Indirect Costs
The overhead costs associated with CJTCS and the comparable issue of NC vary greatly. Overhead for our print journals is allocated on the following basis:
• Production-charged to each journal based on the number of issues published
• Circulation-charged to each journal based on the number of subscribers, the number of issues published, whether the journal has staggered or nonstaggered renewals, and whether copies are sold to bookstores and news-stands
• Marketing/General and Administrative-divided evenly among all journals
For CJTCS, MIT Press incurs additional overhead costs associated with the Digital Projects Lab (DPL). These include the cost of staff, and the cost of hardware and software associated with the Press's World Wide Web server. These costs are allocated to each electronic publication on the following basis:
• Costs of hardware and software for the file server, network drops, staff time spent maintaining the server, and so on, are allocated to each e-journal based on the percentage of disk space that the journal files occupy as a function of all Web-related files on our server
• Amount of time per issue or article that DPL staff work on the journal is multiplied by the rate per hour of staff
Table 5.4 shows a comparison of overhead costs associated with CJTCS and the comparable issue of NC. CJTCS's production overhead is much higher than NC's because it is almost the same amount of work to traffic individual articles as it is an entire issue. Even though each batch of material was much smaller in terms of pages than an issue of NC would have been, it still required virtually the same tracking and oversight.

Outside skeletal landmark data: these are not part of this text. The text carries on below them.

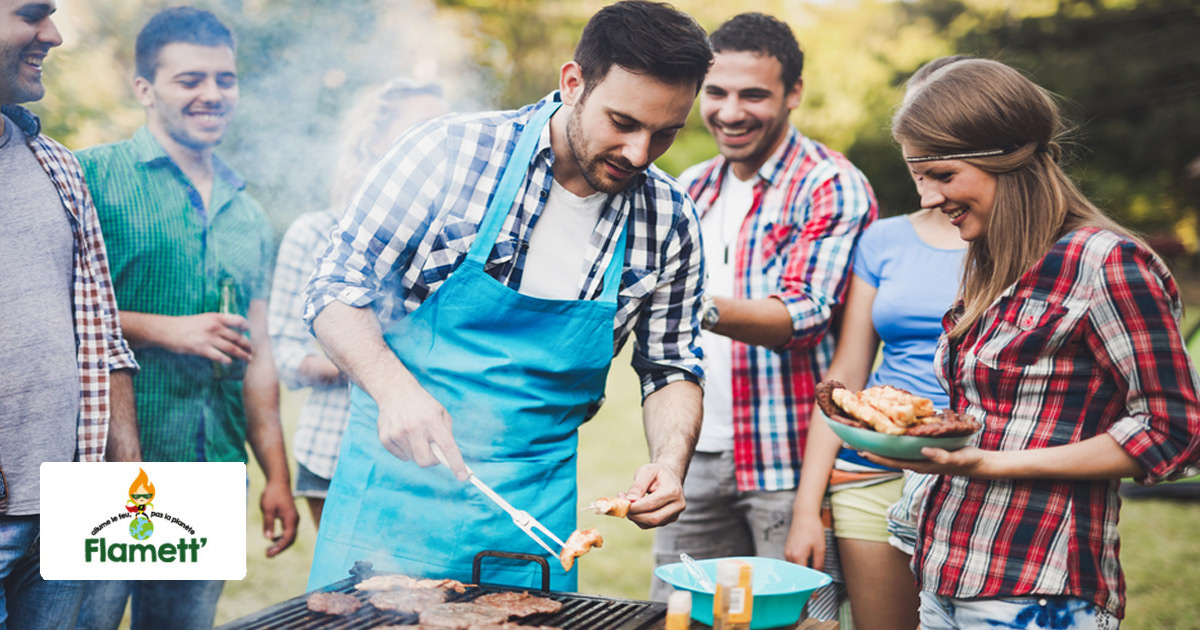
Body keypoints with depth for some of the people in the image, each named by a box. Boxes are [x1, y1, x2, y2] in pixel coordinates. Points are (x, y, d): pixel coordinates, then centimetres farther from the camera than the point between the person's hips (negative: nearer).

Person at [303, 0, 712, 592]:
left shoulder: (669, 222, -2)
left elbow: (671, 369, 9)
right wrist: (395, 387, -26)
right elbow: (338, 288, -8)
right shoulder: (453, 151, -12)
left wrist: (671, 461, -10)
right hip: (398, 486, -2)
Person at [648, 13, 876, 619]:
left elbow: (804, 318, -21)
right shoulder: (692, 188, 13)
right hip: (696, 455, 6)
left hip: (787, 457, -6)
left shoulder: (832, 188, -9)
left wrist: (700, 307, -36)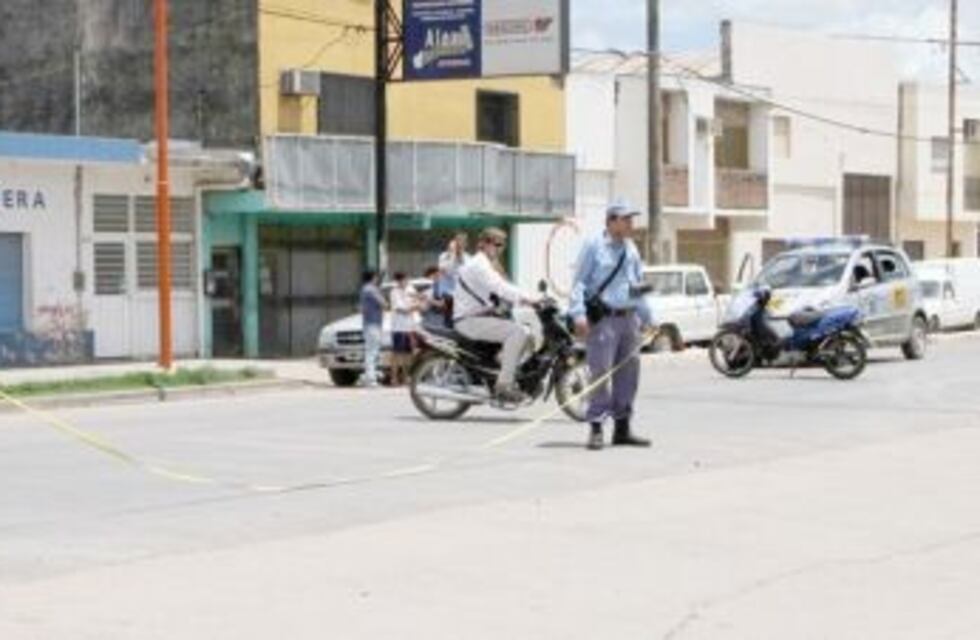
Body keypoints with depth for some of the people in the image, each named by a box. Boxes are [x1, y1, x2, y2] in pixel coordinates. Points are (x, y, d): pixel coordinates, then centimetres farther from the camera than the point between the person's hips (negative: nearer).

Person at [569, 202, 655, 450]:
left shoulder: (631, 249, 15)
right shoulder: (594, 246, -5)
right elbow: (579, 281, -7)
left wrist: (646, 317, 22)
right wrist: (578, 314, -17)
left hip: (628, 318, 7)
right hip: (603, 319, -7)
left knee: (628, 374, 8)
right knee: (601, 373, -8)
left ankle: (622, 428, 16)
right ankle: (596, 428, -3)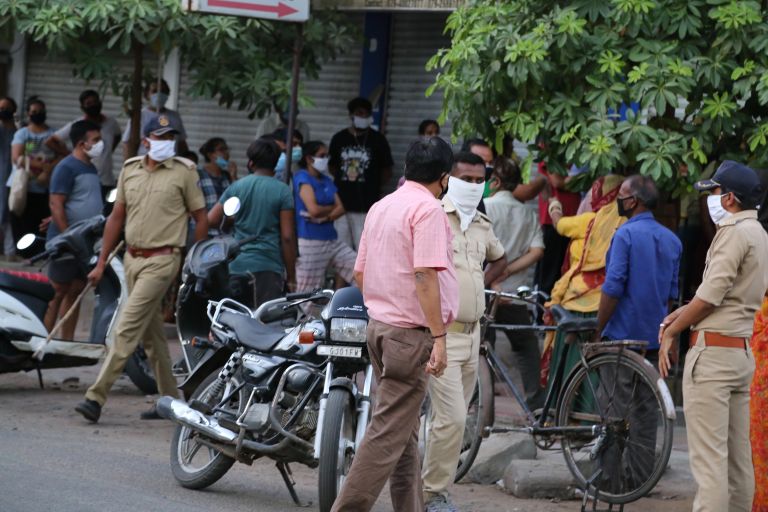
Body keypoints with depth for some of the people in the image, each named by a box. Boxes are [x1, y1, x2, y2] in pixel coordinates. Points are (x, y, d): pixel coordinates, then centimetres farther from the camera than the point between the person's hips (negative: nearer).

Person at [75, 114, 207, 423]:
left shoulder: (184, 172, -4)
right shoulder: (130, 170, 9)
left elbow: (201, 218, 1)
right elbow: (117, 217, 15)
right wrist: (101, 262, 13)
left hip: (162, 260, -6)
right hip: (132, 258, 6)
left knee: (128, 328, -13)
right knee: (151, 334, 12)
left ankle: (97, 397, -17)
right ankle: (170, 399, 21)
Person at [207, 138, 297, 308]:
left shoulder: (236, 187, 6)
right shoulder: (282, 191, -3)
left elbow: (211, 220, 8)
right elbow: (287, 236, -6)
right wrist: (291, 276, -1)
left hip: (236, 266, 3)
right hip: (268, 267, -3)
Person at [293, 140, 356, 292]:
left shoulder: (327, 181, 14)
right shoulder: (303, 178, -9)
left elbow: (341, 209, 4)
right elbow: (314, 209, -21)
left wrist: (325, 216, -16)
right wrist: (332, 208, -2)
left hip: (332, 239, 8)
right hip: (310, 243, -8)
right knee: (306, 296, -2)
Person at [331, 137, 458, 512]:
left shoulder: (381, 207, 14)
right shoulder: (428, 209, -12)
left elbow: (359, 274, 18)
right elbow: (425, 275, -20)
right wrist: (438, 337, -20)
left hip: (379, 324, 9)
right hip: (411, 330, -9)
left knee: (405, 430, 15)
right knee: (389, 431, -8)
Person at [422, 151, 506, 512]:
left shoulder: (483, 226, 14)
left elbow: (499, 259, 35)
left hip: (472, 333, 8)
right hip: (441, 333, -8)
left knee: (452, 419, 11)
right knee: (452, 418, -14)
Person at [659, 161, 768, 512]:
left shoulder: (735, 233, -14)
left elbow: (711, 295, -17)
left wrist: (671, 332, -5)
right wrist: (685, 312, 12)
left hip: (713, 352, -10)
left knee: (708, 456, -12)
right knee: (738, 454, 10)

Correspondingly, the general and administrative overhead from the journals division for CJTCS is dramatically higher than NC because of the small amount of content published in CJTCS. The overhead costs associated with publishing CJTCS for 11/2 years had to be allocated to only 244 pages published, whereas NC published 2,320 pages in the same period of time.
JCN takes additional time from our DPL staff because of the HTML coding and linking of illustrations, which adds an additional $7 per page to its costs. The total of direct and indirect costs per page for JCN is, therefore, in line with our print journals even though there is no printing and binding expense. SNDE incurs an additional $1,400 per issue in indirect costs for the staff, hardware, and software in the DPL.